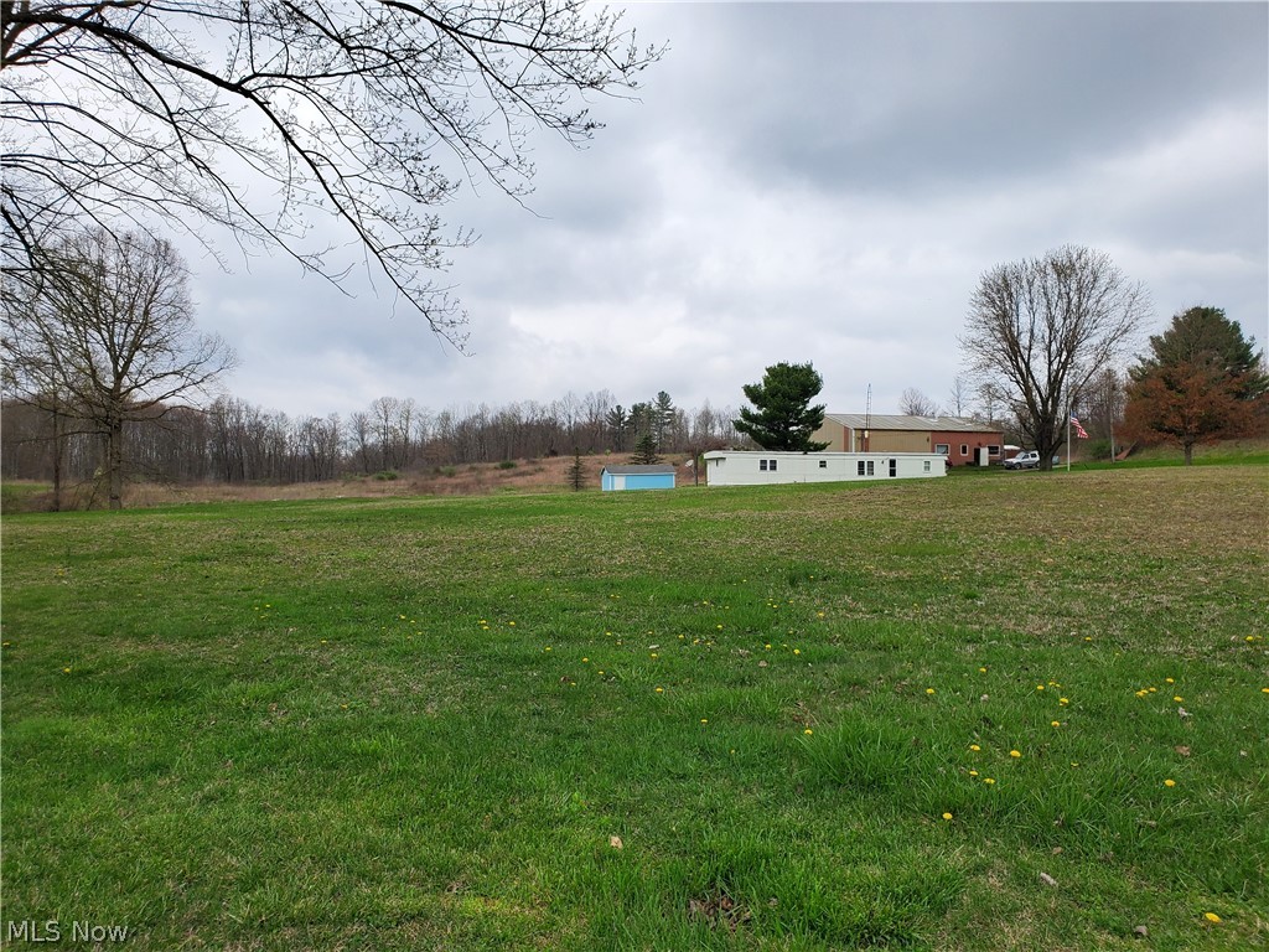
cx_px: 634
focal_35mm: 26
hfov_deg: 67.3
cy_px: 476
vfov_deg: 53.1
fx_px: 953
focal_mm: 4.3
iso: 50
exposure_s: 1/1350
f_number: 2.4
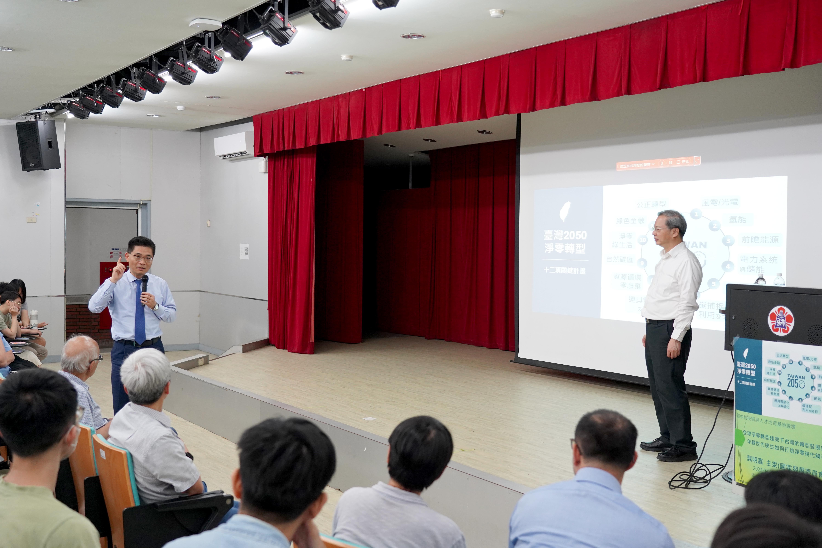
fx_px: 890
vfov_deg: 34.2
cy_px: 274
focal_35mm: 39
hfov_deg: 49.6
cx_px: 411
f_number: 4
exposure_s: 1/125
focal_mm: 39
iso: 2500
--------------------
DIRECTIONS → Please output the data above exactly as given, omitting every picture.

OUTPUT BELOW →
cx_px: 634
focal_35mm: 26
hfov_deg: 67.3
cy_px: 476
vfov_deg: 53.1
fx_px: 953
focal_mm: 4.3
iso: 50
exposure_s: 1/1350
f_number: 2.4
fx_px: 890
vfov_deg: 34.2
cy_px: 274
focal_35mm: 39
hfov_deg: 49.6
cx_px: 411
f_number: 4
exposure_s: 1/125
focal_mm: 39
iso: 2500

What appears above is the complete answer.